* **Brief**: Wherever an image appears in the entries, drop it and reproduce everything else exactly.
:::
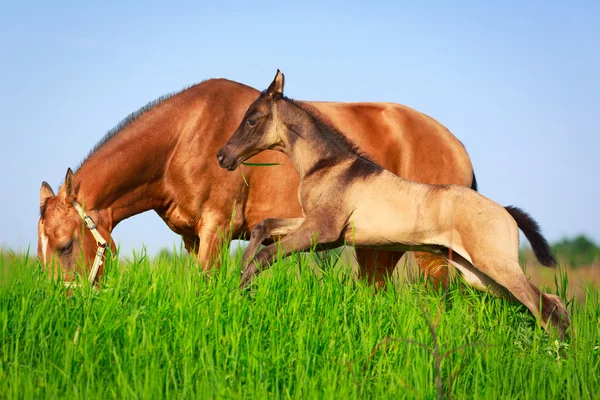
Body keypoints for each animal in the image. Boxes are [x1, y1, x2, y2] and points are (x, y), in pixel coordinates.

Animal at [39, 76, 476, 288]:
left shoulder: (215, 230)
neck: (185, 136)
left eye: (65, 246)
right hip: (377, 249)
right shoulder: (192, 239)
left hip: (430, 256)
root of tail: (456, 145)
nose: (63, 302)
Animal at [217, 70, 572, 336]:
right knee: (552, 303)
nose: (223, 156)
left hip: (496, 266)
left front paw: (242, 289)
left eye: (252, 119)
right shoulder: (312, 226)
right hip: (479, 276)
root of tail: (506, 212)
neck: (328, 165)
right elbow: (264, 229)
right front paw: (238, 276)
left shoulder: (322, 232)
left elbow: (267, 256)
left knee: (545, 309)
:::
* **Exercise result**:
Body keypoints for each animal in the image. Boxes are [x1, y1, x2, y2] and points are (x, y), in pixel coordinates.

Animal at [39, 76, 476, 288]:
left shoulder: (215, 230)
neck: (185, 136)
left eye: (65, 246)
right hip: (377, 249)
right shoulder: (192, 239)
left hip: (430, 256)
root of tail: (456, 145)
nose: (63, 302)
Animal at [217, 70, 572, 336]:
right knee: (552, 303)
nose: (223, 156)
left hip: (496, 266)
left front paw: (242, 289)
left eye: (252, 119)
right shoulder: (312, 226)
right hip: (479, 276)
root of tail: (506, 212)
neck: (328, 165)
right elbow: (264, 229)
right front paw: (238, 276)
left shoulder: (322, 232)
left elbow: (267, 256)
left knee: (545, 309)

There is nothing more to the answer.